* [YOUR OBJECTIVE]: From the records that follow, return exactly the lines beginning at the one that contains "to TRMNL logo" and ending at the one that contains "milde und ohne geschmack.", pictures left out.

BEGIN DATASET

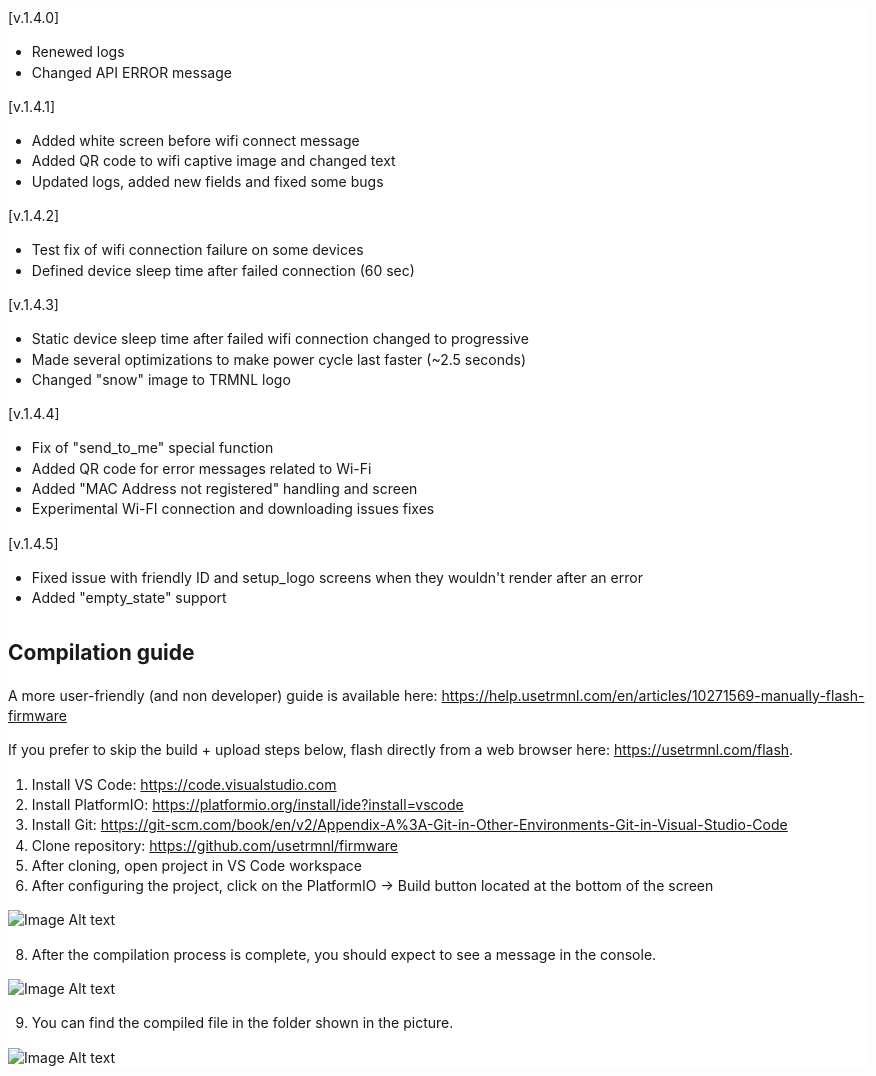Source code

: [v.1.4.0]
   - Renewed logs
   - Changed API ERROR message

[v.1.4.1]
   - Added white screen before wifi connect message
   - Added QR code to wifi captive image and changed text
   - Updated logs, added new fields and fixed some bugs

[v.1.4.2]
   - Test fix of wifi connection failure on some devices
   - Defined device sleep time after failed connection (60 sec)

[v.1.4.3]
   - Static device sleep time after failed wifi connection changed to progressive
   - Made several optimizations to make power cycle last faster (~2.5 seconds)
   - Changed "snow" image to TRMNL logo 

[v.1.4.4]
   - Fix of "send_to_me" special function
   - Added QR code for error messages related to Wi-Fi
   - Added "MAC Address not registered" handling and screen
   - Experimental Wi-FI connection and downloading issues fixes

[v.1.4.5]
   - Fixed issue with friendly ID and setup_logo screens when they wouldn't render after an error
   - Added "empty_state" support


## **Compilation guide**

A more user-friendly (and non developer) guide is available here:
https://help.usetrmnl.com/en/articles/10271569-manually-flash-firmware

If you prefer to skip the build + upload steps below, flash directly from a web browser here: https://usetrmnl.com/flash.

1. Install VS Code: https://code.visualstudio.com
2. Install PlatformIO: https://platformio.org/install/ide?install=vscode
3. Install Git: https://git-scm.com/book/en/v2/Appendix-A%3A-Git-in-Other-Environments-Git-in-Visual-Studio-Code
4. Clone repository: https://github.com/usetrmnl/firmware
5. After cloning, open project in VS Code workspace
6. After configuring the project, click on the PlatformIO -> Build button located at the bottom of the screen

![Image Alt text](/pics/build_icon.JPG "Build")

8. After the compilation process is complete, you should expect to see a message in the console.

![Image Alt text](/pics/console.JPG "Console")

9. You can find the compiled file in the folder shown in the picture.

![Image Alt text](/pics/bin_folder.JPG "Bin")
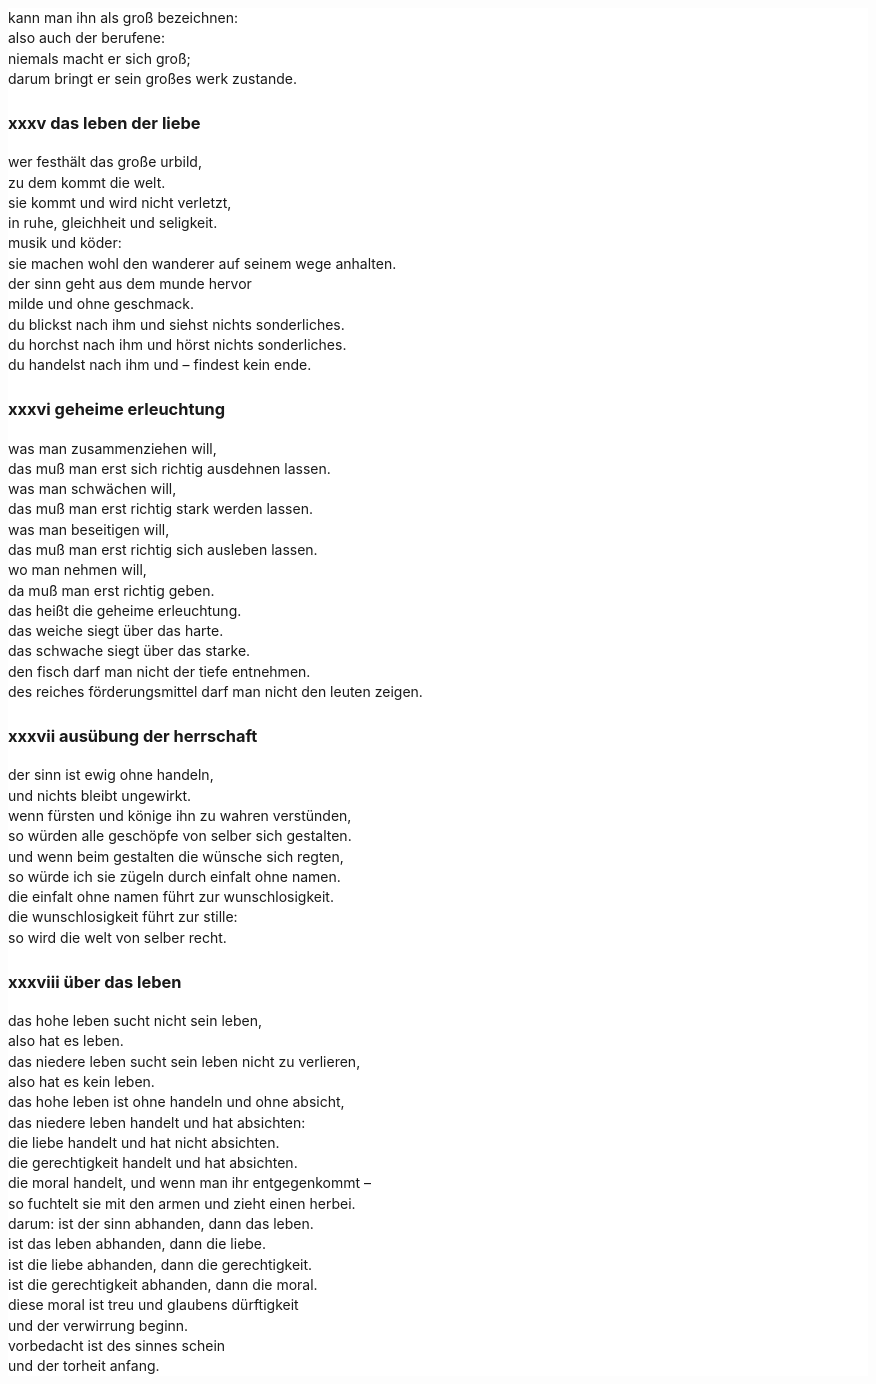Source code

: kann man ihn als groß bezeichnen:  
also auch der berufene:  
niemals macht er sich groß;  
darum bringt er sein großes werk zustande.  

### xxxv das leben der liebe
wer festhält das große urbild,  
zu dem kommt die welt.  
sie kommt und wird nicht verletzt,  
in ruhe, gleichheit und seligkeit.  
musik und köder:  
sie machen wohl den wanderer auf seinem wege anhalten.  
der sinn geht aus dem munde hervor  
milde und ohne geschmack.  
du blickst nach ihm und siehst nichts sonderliches.  
du horchst nach ihm und hörst nichts sonderliches.  
du handelst nach ihm und – findest kein ende.  

### xxxvi geheime erleuchtung
was man zusammenziehen will,  
das muß man erst sich richtig ausdehnen lassen.  
was man schwächen will,  
das muß man erst richtig stark werden lassen.  
was man beseitigen will,  
das muß man erst richtig sich ausleben lassen.  
wo man nehmen will,  
da muß man erst richtig geben.  
das heißt die geheime erleuchtung.  
das weiche siegt über das harte.  
das schwache siegt über das starke.  
den fisch darf man nicht der tiefe entnehmen.  
des reiches förderungsmittel darf man nicht den leuten zeigen.  

### xxxvii ausübung der herrschaft
der sinn ist ewig ohne handeln,  
und nichts bleibt ungewirkt.  
wenn fürsten und könige ihn zu wahren verstünden,  
so würden alle geschöpfe von selber sich gestalten.  
und wenn beim gestalten die wünsche sich regten,  
so würde ich sie zügeln durch einfalt ohne namen.  
die einfalt ohne namen führt zur wunschlosigkeit.  
die wunschlosigkeit führt zur stille:  
so wird die welt von selber recht.  

### xxxviii über das leben
das hohe leben sucht nicht sein leben,  
also hat es leben.  
das niedere leben sucht sein leben nicht zu verlieren,  
also hat es kein leben.  
das hohe leben ist ohne handeln und ohne absicht,  
das niedere leben handelt und hat absichten:  
die liebe handelt und hat nicht absichten.  
die gerechtigkeit handelt und hat absichten.  
die moral handelt, und wenn man ihr entgegenkommt –  
so fuchtelt sie mit den armen und zieht einen herbei.  
darum: ist der sinn abhanden, dann das leben.  
ist das leben abhanden, dann die liebe.  
ist die liebe abhanden, dann die gerechtigkeit.  
ist die gerechtigkeit abhanden, dann die moral.  
diese moral ist treu und glaubens dürftigkeit  
und der verwirrung beginn.  
vorbedacht ist des sinnes schein  
und der torheit anfang.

END DATASET

* [RESPONSE FOR THIS EXERCISE]:
   - Changed "snow" image to TRMNL logo 

[v.1.4.4]
   - Fix of "send_to_me" special function
   - Added QR code for error messages related to Wi-Fi
   - Added "MAC Address not registered" handling and screen
   - Experimental Wi-FI connection and downloading issues fixes

[v.1.4.5]
   - Fixed issue with friendly ID and setup_logo screens when they wouldn't render after an error
   - Added "empty_state" support


## **Compilation guide**

A more user-friendly (and non developer) guide is available here:
https://help.usetrmnl.com/en/articles/10271569-manually-flash-firmware

If you prefer to skip the build + upload steps below, flash directly from a web browser here: https://usetrmnl.com/flash.

1. Install VS Code: https://code.visualstudio.com
2. Install PlatformIO: https://platformio.org/install/ide?install=vscode
3. Install Git: https://git-scm.com/book/en/v2/Appendix-A%3A-Git-in-Other-Environments-Git-in-Visual-Studio-Code
4. Clone repository: https://github.com/usetrmnl/firmware
5. After cloning, open project in VS Code workspace
6. After configuring the project, click on the PlatformIO -> Build button located at the bottom of the screen

![Image Alt text](/pics/build_icon.JPG "Build")

8. After the compilation process is complete, you should expect to see a message in the console.

![Image Alt text](/pics/console.JPG "Console")

9. You can find the compiled file in the folder shown in the picture.

![Image Alt text](/pics/bin_folder.JPG "Bin")
Source code

: kann man ihn als groß bezeichnen:  
also auch der berufene:  
niemals macht er sich groß;  
darum bringt er sein großes werk zustande.  

### xxxv das leben der liebe
wer festhält das große urbild,  
zu dem kommt die welt.  
sie kommt und wird nicht verletzt,  
in ruhe, gleichheit und seligkeit.  
musik und köder:  
sie machen wohl den wanderer auf seinem wege anhalten.  
der sinn geht aus dem munde hervor  
milde und ohne geschmack.  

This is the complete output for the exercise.